TRY IT :: Line by line, restate the material word for word, omitting any image.

INFORMATION SUPPLIED ::
= Beginning of Section =

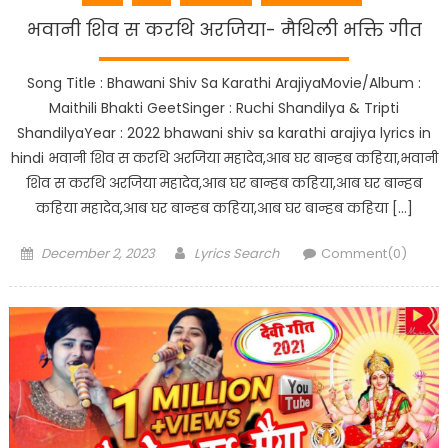
भवानी शिव स करथि अरजिया- मैथिली भक्ति गीत
Song Title : Bhawani Shiv Sa Karathi ArajiyaMovie/Album :
Maithili Bhakti GeetSinger : Ruchi Shandilya & Tripti
ShandilyaYear : 2022 bhawani shiv sa karathi arajiya lyrics in
hindi भवानी शिव स करथि अरजिया महादेव,आब घर बान्हब कहिया,भवानी
शिव स करथि अरजिया महादेव,आब घर बान्हब कहिया,आब घर बान्हब
कहिया महादेव,आब घर बान्हब कहिया,आब घर बान्हब कहिया […]
Posted
Author
December 2, 2023
Lyrics Search
Comment(0)
on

= End of Section =

RESULT OF THE EXERCISE ::
भवानी शिव स करथि अरजिया- मैथिली भक्ति गीत
Song Title : Bhawani Shiv Sa Karathi ArajiyaMovie/Album :
Maithili Bhakti GeetSinger : Ruchi Shandilya & Tripti
ShandilyaYear : 2022 bhawani shiv sa karathi arajiya lyrics in
hindi भवानी शिव स करथि अरजिया महादेव,आब घर बान्हब कहिया,भवानी
शिव स करथि अरजिया महादेव,आब घर बान्हब कहिया,आब घर बान्हब
कहिया महादेव,आब घर बान्हब कहिया,आब घर बान्हब कहिया […]
Posted
Author
December 2, 2023
Lyrics Search
Comment(0)
on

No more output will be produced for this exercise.